NOT Therapy

April 2018

When we are working with people who are trying to experience more positivity and wellbeing, we often ask them to imagine what their lives would be like if things were the best that they could be.  Where would they be?  Who would they be with?  What would they be doing?  How would they be feeling?  

Understandably, people often struggle with painting this idealized picture when they are feeling stressed out or overwhelmed. In addition, there might be a natural reticence to building up hopes when they might never be realized. In other words, why contemplate possibilities? It only leads to disappointment if they never come to fruition.
 
On the other hand, we want to be able to identify what it would be like if things were better. Sometimes that might start with what it’s like when it is not. That’s usually what we’re most in touch with when we’re struggling with stress anyway. We often have our clients divide a piece of paper into four columns titled “When it’s bad”, “When it’s good”, “What makes it worse”, and “What makes it better” and fill those columns out.
The last column is where we mine for what will be most critical to that person’s wellbeing.  It usually contains 3-5 things which, although essential, are often surprisingly mundane.
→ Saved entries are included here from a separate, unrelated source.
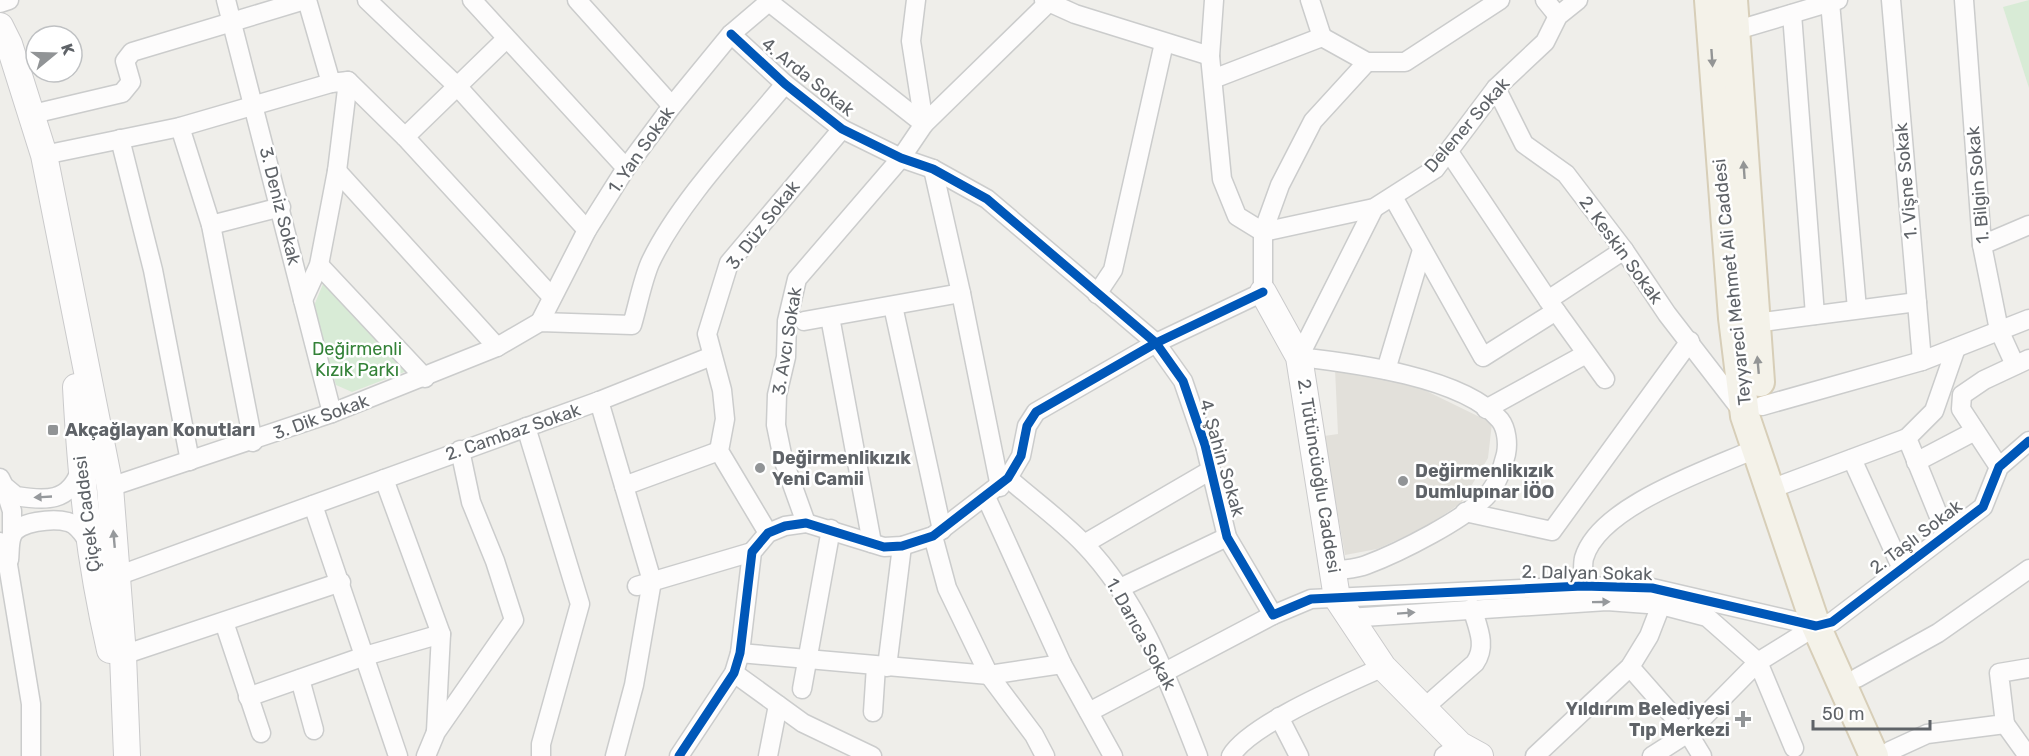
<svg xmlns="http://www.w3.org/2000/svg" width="2029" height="756" font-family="Rubik,sans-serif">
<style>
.education{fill:#e2e0da}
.green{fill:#d8ebd6}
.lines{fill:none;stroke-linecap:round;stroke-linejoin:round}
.street-casing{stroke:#cbcccc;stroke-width:21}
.secondary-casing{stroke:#cacacb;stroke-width:28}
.primary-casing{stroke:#d7ceb8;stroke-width:32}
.street{stroke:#fdfcfc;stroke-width:18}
.secondary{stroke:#fdfcfc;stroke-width:26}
.primary{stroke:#f4f2e9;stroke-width:28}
.cycleway-casing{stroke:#fff;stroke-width:13}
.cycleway{stroke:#0057b8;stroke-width:9}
.oneway{fill:#939595}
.oneway2{fill:#96999c}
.poi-dot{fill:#919496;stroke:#fff;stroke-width:2}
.labels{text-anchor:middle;stroke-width:5;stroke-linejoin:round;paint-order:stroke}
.street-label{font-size:18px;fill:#5f6368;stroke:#fff}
.park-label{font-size:18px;fill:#348238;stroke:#fff}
.poi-label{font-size:18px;font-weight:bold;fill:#5f6368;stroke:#fff;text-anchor:start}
</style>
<rect width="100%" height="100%" fill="#efeeea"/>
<polygon class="education" points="1335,369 1408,382 1492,423 1488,458 1461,503 1426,527 1377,549 1345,555 1324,436 1338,434"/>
<g class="green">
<polygon points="2029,0 2029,88 2003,7"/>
<polygon points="323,284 407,371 352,392 336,385 313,308"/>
</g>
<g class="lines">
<defs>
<g id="street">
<polyline points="226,0 332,413"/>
<polyline points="367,0 457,86 587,230"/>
<polyline points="472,0 626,168"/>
<polyline points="577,0 672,106"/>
<polyline points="1044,0 1075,14 1210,56"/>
<polyline points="1214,0 1210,56 1222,179 1237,216 1263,232 1374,208 1435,169 1496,88 1545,42 1558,16 1578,0"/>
<polyline points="1310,0 1322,37"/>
<polyline points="1545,0 1558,16"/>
<polyline points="1891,0 1922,361"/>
<polyline points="1964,0 1982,245 1999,330 2015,365"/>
<polyline points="769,2 924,124 1049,2"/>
<polyline points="1830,2 1857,309"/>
<polyline points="0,3 9,0"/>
<polyline points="1792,14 1815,315"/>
<polyline points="1734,31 1838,0"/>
<polyline points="731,34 785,84 842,129 901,158 933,169 987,199 1156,343 1183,381 1205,445 1227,537 1273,615 1311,599 1583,586 1652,588 1816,626 1832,622 1983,507 1999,467 2029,441"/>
<polyline points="1213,79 1322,37 1367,62 1405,62 1500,0"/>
<polyline points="348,81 405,137 552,297"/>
<polyline points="1496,88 1524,144 1566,174 1624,250 1667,314 1742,411"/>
<polyline points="33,114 122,93 131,82 125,61 132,52 305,0"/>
<polyline points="180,127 211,225 253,442"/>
<polyline points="405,137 506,39"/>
<polyline points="120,139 153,270 190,461"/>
<polyline points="1449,152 1548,300 1605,379"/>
<polyline points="44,155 180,127 331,83"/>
<polyline points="933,169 961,293 1000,487"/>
<polyline points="337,171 497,347"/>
<polyline points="1393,197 1483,357 1556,311"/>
<polyline points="211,225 281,207"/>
<polyline points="1982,245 2029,225"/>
<polyline points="319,265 425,378"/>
<polyline points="1097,294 1113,270 1164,43"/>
<polyline points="303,300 319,265 337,171 348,81 331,83 307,0"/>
<polyline points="1548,300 1624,250"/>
<polyline points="893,306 942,530"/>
<polyline points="830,317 872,543"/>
<polyline points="804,321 961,293"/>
<polyline points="540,322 587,230 626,168 672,106 731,34 771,0"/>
<polyline points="1755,323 1917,302"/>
<polyline points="1386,370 1422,250"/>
<polyline points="599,401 652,581 634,685 615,756"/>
<polyline points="1762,406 1922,361 2029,319"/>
<polyline points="1486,409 1586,354"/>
<polyline points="526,427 580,604 541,744 541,756"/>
<polyline points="1852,459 1902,569"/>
<polyline points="1916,462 1975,431"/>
<polyline points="1999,467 1961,409 1962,395 1984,380 2029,359"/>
<path d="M0,478L4,486L16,496C46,501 69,502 80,471"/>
<path d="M1008,478C1033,500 1061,520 1084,544C1140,602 1169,682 1198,756"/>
<polyline points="384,479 441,634 436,731"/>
<polyline points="1784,484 1907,438"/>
<polyline points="4,486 12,511 12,535"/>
<polyline points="624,486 719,451"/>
<path d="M110,487L332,413L497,347L540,322L632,325C638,305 642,282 650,263C678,203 742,136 785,84"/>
<polyline points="986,497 1062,664 1113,756"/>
<polyline points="313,505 398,756"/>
<polyline points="1465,512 1552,531 1690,341"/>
<polyline points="806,523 783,459 776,425 777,395 786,357 787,321 797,279 901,158 924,124 911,41 916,0"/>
<polyline points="768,533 719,451 725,419 722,390 707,334 729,263 842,129"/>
<polyline points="1946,534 1907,438 1934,411 1956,348"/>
<polyline points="933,536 947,588 989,675 1034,735 1045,756"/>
<polyline points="0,542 8,565 31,704 31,756"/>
<polyline points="1084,544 1211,470"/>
<path d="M9,560C10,553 9,543 12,536C17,521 54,518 68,522C77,524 83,534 88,541"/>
<path d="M1334,571C1344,569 1356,569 1366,565C1398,553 1469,518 1490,492C1498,482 1503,466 1506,454C1508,444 1507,429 1500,420C1464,377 1352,363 1299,357L1374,208"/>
<polyline points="117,576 599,401 712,356"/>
<polyline points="637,586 752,552"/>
<path d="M1583,586C1584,577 1582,566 1584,558C1599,506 1708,470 1755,449"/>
<polyline points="1120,588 1227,537"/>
<polyline points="1348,618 1607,601 1661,605 1707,617 1758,662 1816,626"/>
<polyline points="224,622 261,733"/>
<polyline points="740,653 989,675 1062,664"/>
<polyline points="123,655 341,582"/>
<polyline points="887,667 902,546"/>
<polyline points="1630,667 1688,733 1702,756"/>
<polyline points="734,673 803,723 872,756"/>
<polyline points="1857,678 1938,633 2029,569"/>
<polyline points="300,679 314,730"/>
<polyline points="802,689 831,529"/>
<polyline points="248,697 365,656 441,634"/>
<path d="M1424,708L1475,663C1487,646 1478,628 1472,608"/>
<polyline points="873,712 876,666"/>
<polyline points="1089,712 1273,615"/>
<polyline points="1279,717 1299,756"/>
<polyline points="2005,724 2028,756"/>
<polyline points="1890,751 1927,734 2005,724 1999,673 2029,668"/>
<polyline points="426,756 436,732 514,620 495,561 471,502 460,450"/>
<polyline points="679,756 734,673 740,653 752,552 768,533 785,526 806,523 884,547 902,546 933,536 1008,478 1021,456 1027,426 1036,412 1156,343 1263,292 1263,232 1280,185 1313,121 1367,62"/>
<polyline points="768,756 778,705"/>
<path d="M1231,756C1250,724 1347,684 1383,667"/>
<polyline points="1444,756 1460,745"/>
<polyline points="1535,756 1630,667 1649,636 1661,605"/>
<polyline points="1652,756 1688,733 1758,662 1794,748"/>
</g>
<g id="secondary">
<polyline points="0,26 9,44 44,155 110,487 123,655 127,756"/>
<polyline points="1263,292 1299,357 1337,598 1383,667 1460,745 1480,756"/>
<path d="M76,387C81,480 89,559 110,650"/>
</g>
<g id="primary">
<polyline points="1709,0 1733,318 1745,416 1816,626 1874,756"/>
<polyline points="1733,0 1760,382"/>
</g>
</defs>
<use href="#street" class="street-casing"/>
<use href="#secondary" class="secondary-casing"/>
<use href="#primary" class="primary-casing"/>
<use href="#street" class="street"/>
<use href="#secondary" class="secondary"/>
<use href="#primary" class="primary"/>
<defs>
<g id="cycleway">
<polyline points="731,34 785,84 842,129 901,158 933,169 987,199 1156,343 1183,381 1205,445 1227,537 1273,615 1311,599 1583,586 1652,588 1816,626 1832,622 1983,507 1999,467 2029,441"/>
<polyline points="679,756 734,673 740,653 752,552 768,533 785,526 806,523 884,547 902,546 933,536 1008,478 1021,456 1027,426 1036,412 1156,343 1263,292"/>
</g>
</defs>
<use href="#cycleway" class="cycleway-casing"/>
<use href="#cycleway" class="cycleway"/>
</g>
<defs><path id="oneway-solid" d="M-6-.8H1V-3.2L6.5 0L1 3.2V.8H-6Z" transform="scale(1.5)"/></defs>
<g class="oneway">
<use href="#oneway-solid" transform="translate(1712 58) rotate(86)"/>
<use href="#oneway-solid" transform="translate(1744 170) rotate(-94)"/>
<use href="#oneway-solid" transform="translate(1758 365) rotate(-95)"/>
</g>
<g class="oneway2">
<use href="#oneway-solid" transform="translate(43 497) rotate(177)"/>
<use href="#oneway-solid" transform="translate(114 539) rotate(-95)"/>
<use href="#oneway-solid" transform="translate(1601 602) rotate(-1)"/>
<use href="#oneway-solid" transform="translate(1406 613) rotate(-4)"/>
</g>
<g class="poi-dot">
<rect x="47" y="424" width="12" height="12" rx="3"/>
<circle cx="760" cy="468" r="6"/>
<circle cx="1403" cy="481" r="6"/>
<path d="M1740 710h6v6h6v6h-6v6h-6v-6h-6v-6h6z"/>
</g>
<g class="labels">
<g class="street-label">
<text transform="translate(808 77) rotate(39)" y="6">4. Arda Sokak</text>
<text transform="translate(1467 125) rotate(-49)" y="6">Delener Sokak</text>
<text transform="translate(641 150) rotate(-55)" y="6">1. Yan Sokak</text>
<text transform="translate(1906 181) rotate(-95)" y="6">1. Vişne Sokak</text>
<text transform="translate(1978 185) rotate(-95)" y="6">1. Bilgin Sokak</text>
<text transform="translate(280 206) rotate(76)" y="6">3. Deniz Sokak</text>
<text transform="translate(763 225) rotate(-52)" y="6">3. Düz Sokak</text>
<text transform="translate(1621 250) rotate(54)" y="6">2. Keskin Sokak</text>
<text transform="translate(1732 282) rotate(-96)" y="6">Teyyareci Mehmet Ali Caddesi</text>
<text transform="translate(787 341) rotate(-81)" y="6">3. Avcı Sokak</text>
<text transform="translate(321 417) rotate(-20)" y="6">3. Dik Sokak</text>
<text transform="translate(513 432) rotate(-19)" y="6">2. Cambaz Sokak</text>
<text transform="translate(1222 458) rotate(74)" y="6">4. Şahin Sokak</text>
<text transform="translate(1319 476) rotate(81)" y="6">2. Tütüncüoğlu Caddesi</text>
<text transform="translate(87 514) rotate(-97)" y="6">Çiçek Caddesi</text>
<text transform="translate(1916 537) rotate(-37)" y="6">2. Taşlı Sokak</text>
<text transform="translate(1587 573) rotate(1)" y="6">2. Dalyan Sokak</text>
<text transform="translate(1141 634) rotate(61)" y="6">1. Darıca Sokak</text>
</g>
<g class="park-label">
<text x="357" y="355">Değirmenli<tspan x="357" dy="21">Kızık Parkı</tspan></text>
</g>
<g class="poi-label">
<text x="65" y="436">Akçağlayan Konutları</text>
<text x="772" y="464">Değirmenlikızık<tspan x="772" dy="21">Yeni Camii</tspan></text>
<text x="1415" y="477">Değirmenlikızık<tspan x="1415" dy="21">Dumlupınar İÖO</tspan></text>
<text x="1730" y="715" text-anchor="end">Yıldırım Belediyesi<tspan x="1730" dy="21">Tıp Merkezi</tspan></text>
</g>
</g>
<g transform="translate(54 54) rotate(71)"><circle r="28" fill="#ffffff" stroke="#bfc1c3" stroke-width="1.5"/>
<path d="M0-4.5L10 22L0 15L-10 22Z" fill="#919496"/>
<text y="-9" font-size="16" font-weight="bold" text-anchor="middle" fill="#5f6368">K</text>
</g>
<path d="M1813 720v9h117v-9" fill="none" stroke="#5f6368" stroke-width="3"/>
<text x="1822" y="720" font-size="18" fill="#5f6368" stroke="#ffffff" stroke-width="4.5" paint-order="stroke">50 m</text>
</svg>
And yet it’s tweaking those that determines on which side of “better” and “worse” we are falling. Life is never stress free, so it would be unrealistic to expect that we would always stay squarely on the better side. 
 
Therefore, we try to notice when we’re sliding towards or we’ve gotten back on the side of worse. Then we refer back to our list and implement one or two of the strategies that might tip that scale north again.  
 
We suggest that you do that exercise and see what comes up in that last column. Here is a link to the shorter version of our handout on strategies for increasing wellbeing to help you consider which ones might be most critical to you. However, we suggest that you personalize it because it will make your list more specific and relevant to you.
 
And just to switch things up, we offer an alternative to our usual “positive” proscriptions. We suggest that you dive into the third column, “What makes it worse” and playfully explore what yo
u would need to do to guarantee that you would always be stressed out, that you would never get any relief from your stress, that you would always be miserable and unhappy. Engage in what our colleague, psychologist Dan Tomasulo, calls NOT Therapy-Negatively Oriented Therapy.
 
Dan humorously offers a robust recipe to help ensure that you stay stuck in your misery. He outlines a series of highly effective techniques to “get you into, or help you maintain, a foul mood” including things like dwelling on missed opportunities, broken relationships, and mistakes you’ve made, being stingy, isolating in dark enclosed spaces, watching the news just before you go to bed, forgetting about the power of now and instead ruminating and wallowing in the power of then, etc.  Here is a link to Dan’s blog on NOT Therapy (you can also download it here) which he happily agreed to share with you if you needed help maintaining a state of misery.  
Even though it’s tongue-in-cheek, really indulging in some wholehearted negativity sometimes allows positivity to emerge more organically. See if diving deeper for a moment into what makes it worse doesn’t help illuminate what makes it better.
 
Positively (and Negatively) Yours, Rebecca and Gioia
 
Art Directive
Divide a piece of paper into four columns “When it’s bad”, “When it’s good”, “What makes it worse”, and “What makes it better”, and fill those with all of the things that come to mind.  Then, with Negatively Oriented Therapy in mind, make a collage that includes all of things that you can or would do in order to be as miserable as you could be.  Next make a collage of things that make you feel better. Notice differences. If nothing else, see if it doesn’t give you a different perception of how you manage stress.